Ekrem İmamoğlu’nun seçimi yeniden kazanması durumunda ilk önce parti içerisindeki muhalif sesler daha da yükselmeye ve zaman içerisinde partiden ayrışmaya başlayacak… ardından Erdoğan’ın yenildiği algısı AK Parti içerisinde giderek güçlenecek ve korkudan kaynaklı partide yer alanlar bir bir partiden ayrılacaklar…

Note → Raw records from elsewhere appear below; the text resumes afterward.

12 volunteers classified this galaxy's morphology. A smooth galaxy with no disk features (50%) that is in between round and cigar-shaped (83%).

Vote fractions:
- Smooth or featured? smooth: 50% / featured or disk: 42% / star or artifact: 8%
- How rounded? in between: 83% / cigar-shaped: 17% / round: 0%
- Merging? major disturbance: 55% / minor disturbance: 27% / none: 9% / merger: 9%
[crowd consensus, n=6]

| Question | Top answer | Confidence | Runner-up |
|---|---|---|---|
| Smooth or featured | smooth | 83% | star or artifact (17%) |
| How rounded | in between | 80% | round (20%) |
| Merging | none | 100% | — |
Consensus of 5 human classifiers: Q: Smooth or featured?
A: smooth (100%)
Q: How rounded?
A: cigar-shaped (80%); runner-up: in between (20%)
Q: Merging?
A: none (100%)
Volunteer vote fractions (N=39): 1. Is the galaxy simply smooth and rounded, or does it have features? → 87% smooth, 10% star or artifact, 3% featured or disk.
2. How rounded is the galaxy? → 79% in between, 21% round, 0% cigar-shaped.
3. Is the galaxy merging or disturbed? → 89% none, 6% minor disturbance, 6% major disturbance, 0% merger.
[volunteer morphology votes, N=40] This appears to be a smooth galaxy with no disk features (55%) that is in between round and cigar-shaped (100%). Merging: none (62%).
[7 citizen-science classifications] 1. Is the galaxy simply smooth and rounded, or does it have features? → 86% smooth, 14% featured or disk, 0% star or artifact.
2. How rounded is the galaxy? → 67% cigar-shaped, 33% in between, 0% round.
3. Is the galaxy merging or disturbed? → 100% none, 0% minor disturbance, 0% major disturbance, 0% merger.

Eğer seçimi Ekrem İmamoğlu kazanırsa… AK Parti zaman içerisinde çok büyük bir çözülme yaşayacak.

Peki…

EKREM İMAMOĞLU KAYBEDERSE NE OLUR?

AK Parti’nin beka kavramı üzerine inşa ettiği seçim kampanyası toplum kanadında beklediği karşılığı bulmadı. Kampanya sürecinde kullandıkları dilden, takındıkları tavra kadar büyük hatalar yaptılar. Hem de hata üstüne hata… Bu hatalardan en büyüğü İstanbul seçimleri olarak yorumlanabilir.

Çünkü

AK Parti’nin itiraz gerekçeleri, kendi seçmeni noktasında dahi yetersiz kaldı. Seçmeninin büyük bir kısmını ikna edemedi… Alternatifleri yeterli göremediğinden kaynaklı olarak AK Parti’ye oy atan ve partisiz seçmen olarak tanımlanabilecek belirleyici rol üstlenen bir kesimi de bütünüyle kaybettiler… Bu süreçte Ali İhsan Yavuz; başarısız kriz yönetiminin, hata üstüne hata dolu parti politikasının silüeti oldu… Parti içerisindeki kimliğini hataların yüzü bağlamında inşa etti.

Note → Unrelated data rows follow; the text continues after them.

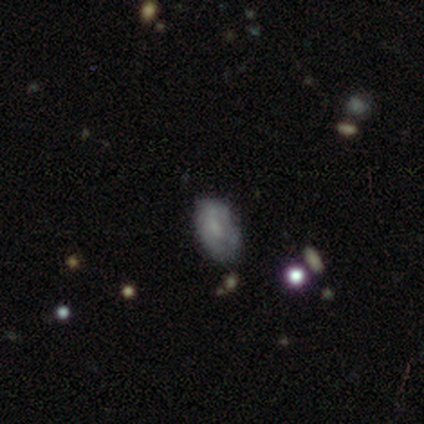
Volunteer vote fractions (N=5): A smooth galaxy with no disk features (60%) that is in between round and cigar-shaped (100%).

Vote fractions:
- Smooth or featured? smooth: 60% / featured or disk: 40% / star or artifact: 0%
- How rounded? in between: 100% / round: 0% / cigar-shaped: 0%
- Merging? minor disturbance: 60% / none: 40% / major disturbance: 0% / merger: 0%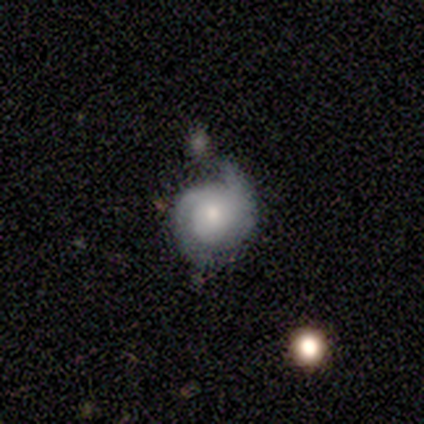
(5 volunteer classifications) featured or disk 80%, star or artifact 20%, smooth 0%. Down the decision tree: edge-on disk — no (100%); bar — no (75%); spiral arms — yes (75%); spiral arm count — 2 (100%); spiral winding — medium (67%); bulge size — small (75%); merging — none (75%).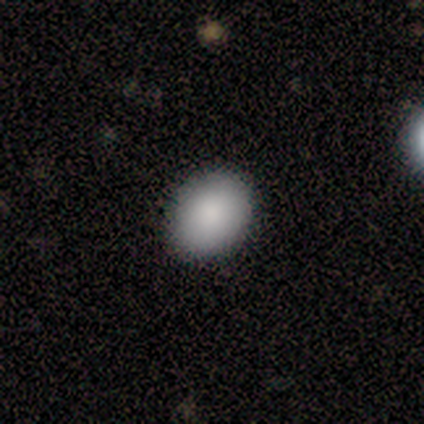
Smooth or featured? 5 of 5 (100%) said smooth. How rounded? 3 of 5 (60%) said in between. Merging? 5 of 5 (100%) said none.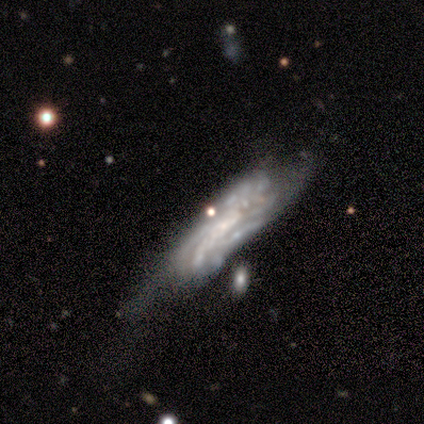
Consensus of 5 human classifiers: Smooth or featured: featured or disk — 80% (smooth — 20%)
Edge-on disk: no — 75% (yes — 25%)
Bar: strong — 33% (tied with weak — 33%; no — 33%)
Spiral arms: yes — 67% (no — 33%)
Spiral winding: tight — 100%
Spiral arm count: can't tell — 100%
Bulge size: none — 67% (small — 33%)
Merging: minor disturbance — 80% (major disturbance — 20%)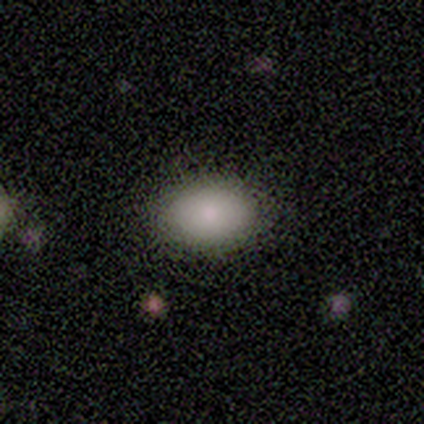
This is clearly a smooth galaxy (80%). How rounded: clearly in between (100%). Merging: clearly none (100%).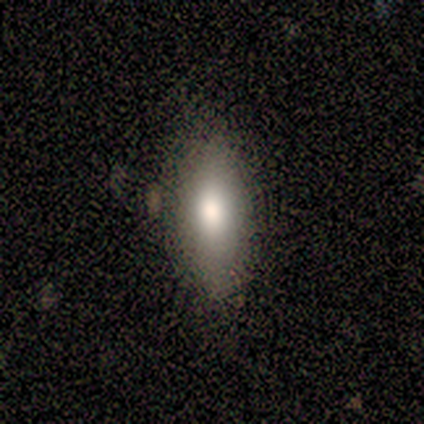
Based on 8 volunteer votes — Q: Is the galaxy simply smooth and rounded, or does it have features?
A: smooth — 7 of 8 (88%).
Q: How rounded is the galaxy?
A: in between — 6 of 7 (86%).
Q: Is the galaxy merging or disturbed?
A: none — 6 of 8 (75%).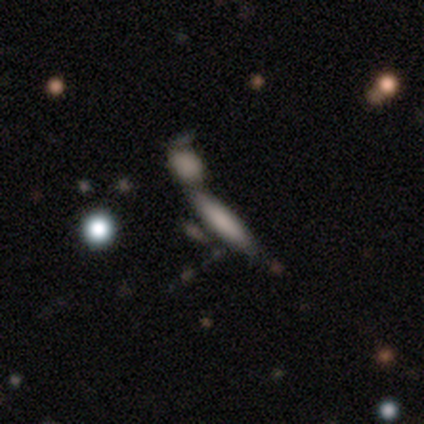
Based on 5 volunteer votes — Smooth or featured? 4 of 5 (80%) said smooth. How rounded? 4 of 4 (100%) said cigar-shaped. Merging? 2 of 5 (40%) said major disturbance.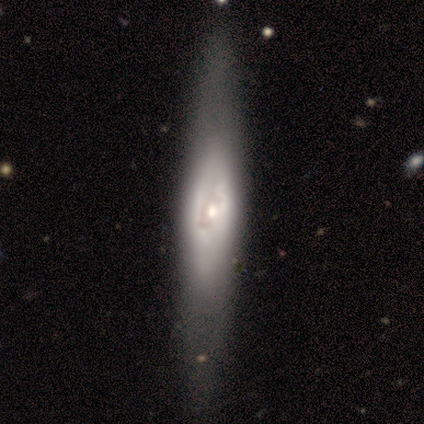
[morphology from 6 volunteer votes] Smooth or featured: featured or disk — 83% (smooth — 17%)
Edge-on disk: yes — 80% (no — 20%)
Edge-on bulge: rounded — 75% (none — 25%)
Merging: none — 50% (major disturbance — 33%)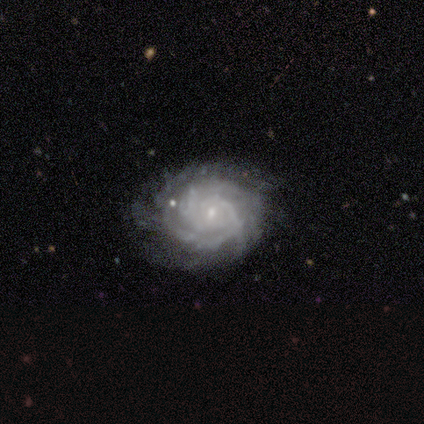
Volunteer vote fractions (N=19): smooth-or-featured: featured or disk: 95% | star or artifact: 5% | smooth: 0%
  disk-edge-on: no: 100% | yes: 0%
    bar: no: 78% | weak: 22% | strong: 0%
    has-spiral-arms: yes: 100% | no: 0%
      spiral-winding: tight: 72% | medium: 22% | loose: 6%
      spiral-arm-count: can't tell: 44% | 3: 22% | 2: 11% | 4: 11% | more than 4: 11% | 1: 0%
    bulge-size: small: 78% | moderate: 17% | none: 6% | dominant: 0% | large: 0%
  merging: none: 67% | major disturbance: 17% | minor disturbance: 11% | merger: 6%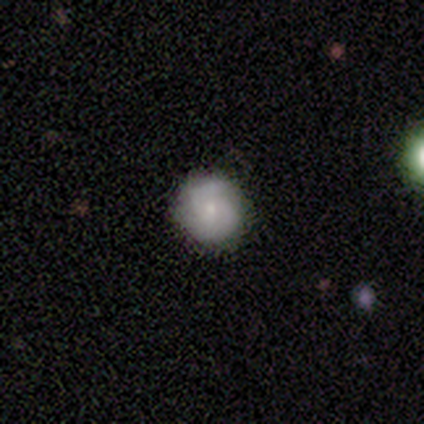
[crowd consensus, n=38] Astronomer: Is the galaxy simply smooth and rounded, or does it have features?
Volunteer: smooth — 45%, tied with featured or disk at 45%.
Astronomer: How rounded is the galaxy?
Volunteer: round — 100%.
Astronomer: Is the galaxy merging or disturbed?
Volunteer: none — 82%.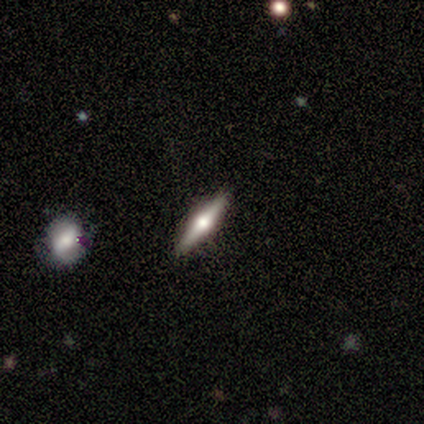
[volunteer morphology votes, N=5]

AK Parti gerek 31 Mart öncesinde gerekse de sonraki süreçte kendi elleriyle bir lider doğurdu, o lidere bir şekil verdi ve o lideri geliştirdi… Toplumun büyük bir kısmı için Ekrem İmamoğlu önümüzdeki Cumhurbaşkanlığı seçimlerinde Erdoğan’ı yenebilecek yegâne aday. AK Parti bu gücü, büyük bir mağduriyet yaratarak, kendi elleriyle rakibine verdi…

Dünkü yazımda (14 Mayıs 2019) ayrıntılarıyla değinmiştim. Yeniden uzun uzadıya değinmeye gerek görmüyorum… Yalnızca şunu söyleyebilirim ki politik anlamda doğan bir mağduriyet, iktidarı getirebilecek güçlü bir silahtır. Bu mağduriyet, AK Parti’ye oy atan -partiye körü körüne bağlı olan azınlık dışında- seçmenin içerisinde büyük bir infial yaratacak. Bu infial, muhalefetin politikalarına da bağlı olarak, büyük bir çözülüşün nedeni olacak gibi duruyor…

O halde

Ekrem İmamoğlu kazandığı takdirde parti içerisinde başlayan ve çözülmeye kadar giden sürecin, Ekrem İmamoğlu kaybettiği takdirde ise tabanda başlayacağı ve yine çözülmeye kadar varabileceği rahatlıkla söylenebilir…

ZİRVE’NİN İNİŞİ

Ne kadar dik ve yüksek olursa olsun her rampanın muhakkak ki bir de inişi vardır. Zirveye yükselmiş olmak aynı zamanda aşağıya doğru bir hareketin de ilk habercisi… Asıl mesele iniş aşamasında arabayı kontrol edebilmek. Yavaş ve dikkatli bir şekilde, tüm kontrolü sağlayarak inmek de var paldır küldür rampadan uçmak da… Hangisi olacağı şoför koltuğuna oturanın direksiyona ne kadar hâkim olduğuyla ilgili!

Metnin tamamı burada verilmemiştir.